Contrat d’entreprise fictif et entreprise allemande de travail temporaire
21.04.15Entreprise de travail temporaire allemande: mise à disposition, puis contrat d’entreprise
Le 18 décembre 2014, la Troisième Chambre de la Cour d’appel sociale du Bade-Wurtemberg a rendu un arrêt qui précise sa jurisprudence sur l’utilisation du contrat d’entreprise fictif dans une situation de travail temporaire en Allemagne.
Le 1er janvier 2009, le salarié avait conclu un contrat de mission avec l’entreprise de travail temporaire MB-Tech en qualité de technicien d’essai. MB-Tech était régulièrement titulaire d’une autorisation administrative pour le travail temporaire et avait affecté le salarié dès le début et sans interruption à la société Daimler AG. Dans un premier temps, l’intervention du salarié dans l’entreprise Daimler AG reposait sur une convention de mise à disposition entre MB-Tech et la Daimler AG. Cependant, pour l’année 2013, MB-Tech et la Daimler AG ont conclu un contrat d’entreprise pour justifier l’intervention du salarié dans la Daimler AG.

** EXTRAIT DES DONNÉES **
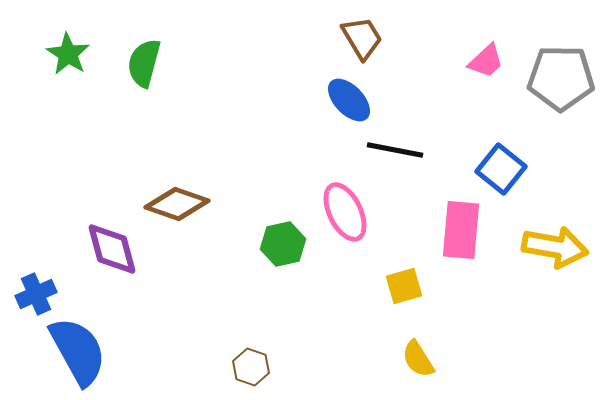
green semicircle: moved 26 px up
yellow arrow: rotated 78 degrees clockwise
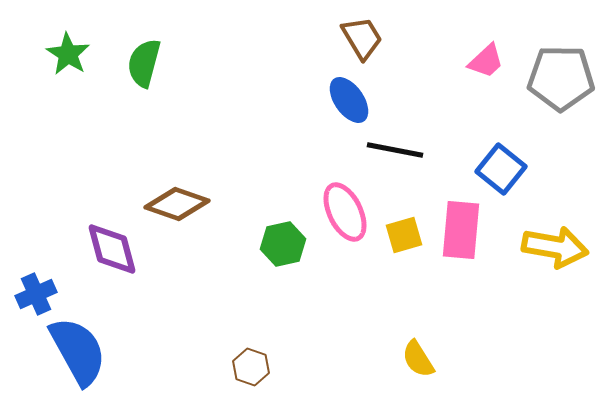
blue ellipse: rotated 9 degrees clockwise
yellow square: moved 51 px up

** TRAVAIL À FAIRE **
1. Résumez en deux phrases le texte sur le contrat d'entreprise fictif.
2. D'après le texte sur le contrat d'entreprise fictif, en quelle qualité le salarié a-t-il conclu son contrat de mission avec MB-Tech ?
3. Poursuivez le texte sur le contrat d'entreprise fictif à partir de sa dernière phrase.

** RÉPONSES PAR TÂCHE **
1. Le 18 décembre 2014, la Troisième Chambre de la Cour d'appel sociale du Bade-Wurtemberg a rendu un arrêt précisant sa jurisprudence sur l'utilisation du contrat d'entreprise fictif dans une situation de travail temporaire en Allemagne. Dans l'affaire, un technicien d'essai lié depuis le 1er janvier 2009 par un contrat de mission à l'entreprise de travail temporaire MB-Tech a d'abord été mis à disposition de la Daimler AG, puis, pour l'année 2013, les deux sociétés ont conclu un contrat d'entreprise pour justifier son intervention.

2. En qualité de technicien d'essai.

3.
Contestation de la réalité du contrat d’entreprise avec l’entreprise de travail temporaire
Le salarié a fait valoir en justice que son travail contenait les mêmes tâches que celles exercées auparavant au titre de la convention de mise à disposition du salarié. Selon lui, le contrat d’entreprise était fictif et de ce fait nul. Il a alors demandé au tribunal de constater l’existence d’un contrat de travail directement entre lui et la Daimler AG et a assigné cette dernière.
La Daimler AG s’est défendue en indiquant qu’à partir de 2013 elle n’avait plus donné au salarié de directives pouvant prouver la subordination du salarié. Elle a également indiqué que l’autorisation administrative de travail temporaire de MB-Tech était un obstacle juridique à l’existence de tout contrat de travail directement entre la Daimler AG et le salarié. Elle ajoutait qu’en tout état de cause, même une fraude à la loi ne pouvait pas aller jusqu’à conduire à la sanction consistant à changer l’employeur.
Pourquoi le contrat d’entreprise entre l’entreprise de travail temporaire et l’entreprise utilisatrice est-il fictif?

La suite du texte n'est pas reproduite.